What to produce: Pull out every line below that holds the word "Room".
Segment Start: Task input
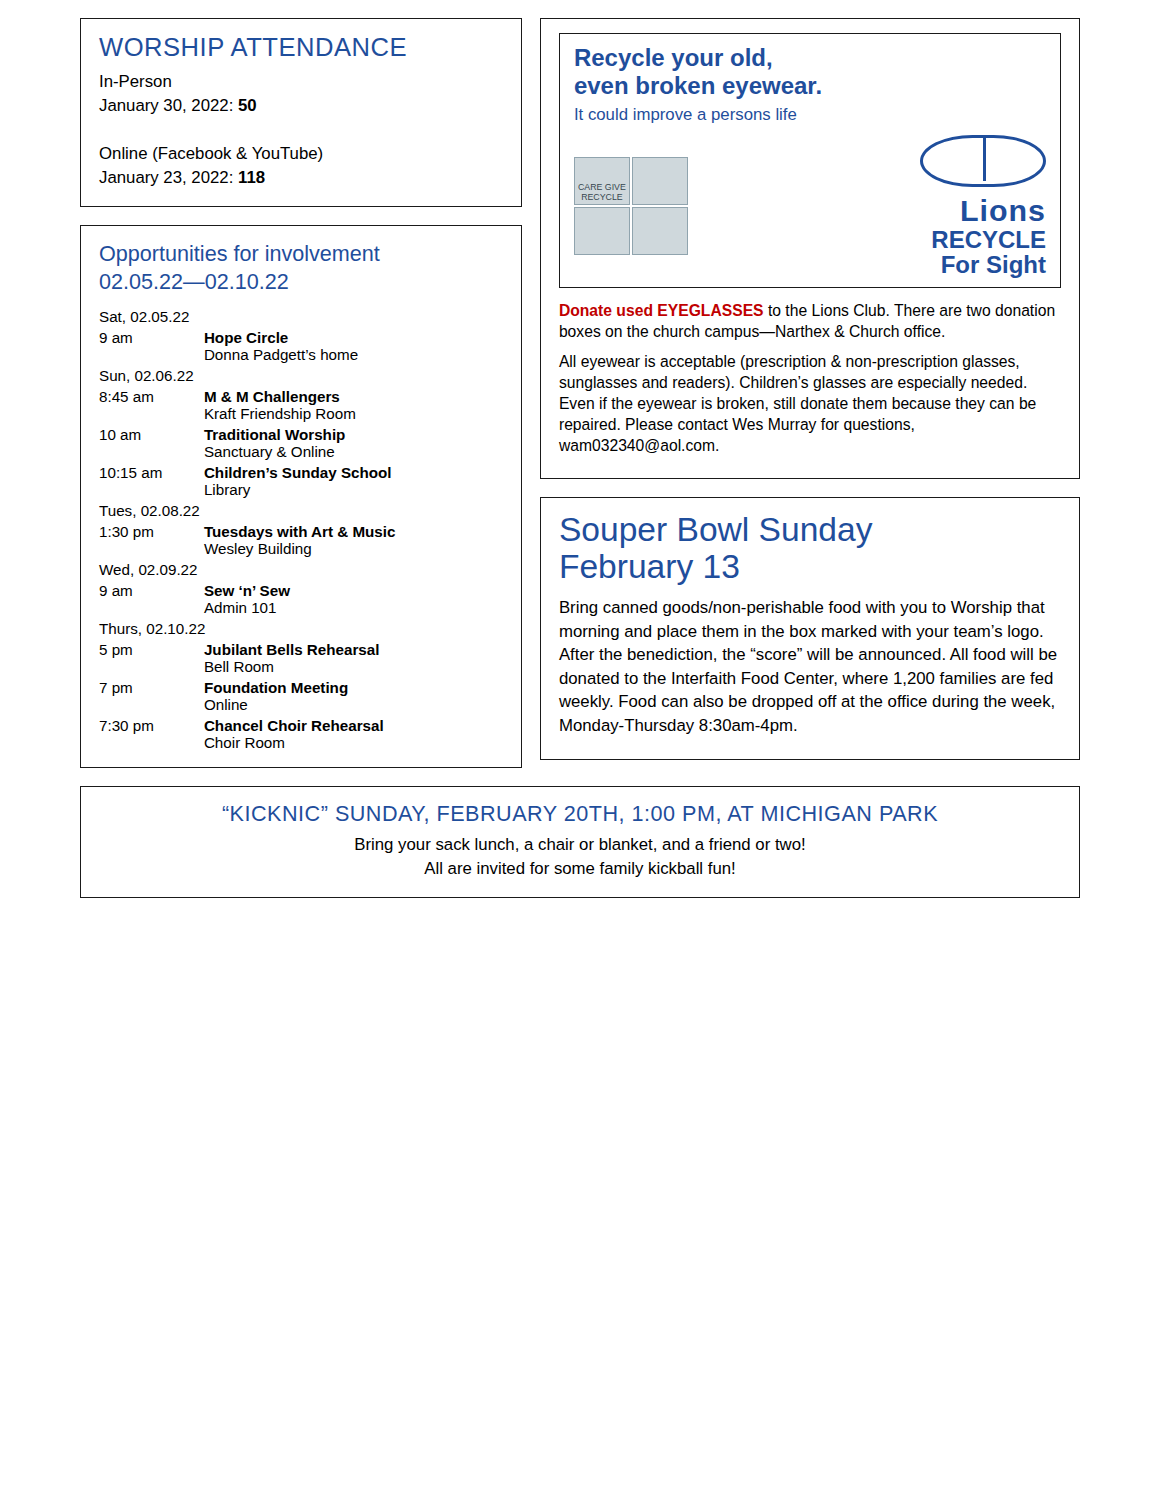WORSHIP ATTENDANCE
In-Person
January 30, 2022: 50
Online (Facebook & YouTube)
January 23, 2022: 118
Opportunities for involvement
02.05.22—02.10.22
| Sat, 02.05.22 |
| 9 am | Hope Circle Donna Padgett’s home |
| Sun, 02.06.22 |
| 8:45 am | M & M Challengers Kraft Friendship Room |
| 10 am | Traditional Worship Sanctuary & Online |
| 10:15 am | Children’s Sunday School Library |
| Tues, 02.08.22 |
| 1:30 pm | Tuesdays with Art & Music Wesley Building |
| Wed, 02.09.22 |
| 9 am | Sew ‘n’ Sew Admin 101 |
| Thurs, 02.10.22 |
| 5 pm | Jubilant Bells Rehearsal Bell Room |
| 7 pm | Foundation Meeting Online |
| 7:30 pm | Chancel Choir Rehearsal Choir Room |
Recycle your old,
even broken eyewear.
It could improve a persons life
CARE GIVE RECYCLE
Lions
RECYCLE
For Sight
Donate used EYEGLASSES to the Lions Club. There are two donation boxes on the church campus—Narthex & Church office.
All eyewear is acceptable (prescription & non-prescription glasses, sunglasses and readers). Children’s glasses are especially needed. Even if the eyewear is broken, still donate them because they can be repaired. Please contact Wes Murray for questions, wam032340@aol.com.
Souper Bowl Sunday
February 13
Bring canned goods/non-perishable food with you to Worship that morning and place them in the box marked with your team’s logo. After the benediction, the “score” will be announced. All food will be donated to the Interfaith Food Center, where 1,200 families are fed weekly. Food can also be dropped off at the office during the week, Monday-Thursday 8:30am-4pm.
“KICKNIC” SUNDAY, FEBRUARY 20TH, 1:00 PM, AT MICHIGAN PARK
Bring your sack lunch, a chair or blanket, and a friend or two!
All are invited for some family kickball fun!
Segment End: Task input
Expected answer:
| 8:45 am | M & M Challengers Kraft Friendship Room |
| 5 pm | Jubilant Bells Rehearsal Bell Room |
| 7:30 pm | Chancel Choir Rehearsal Choir Room |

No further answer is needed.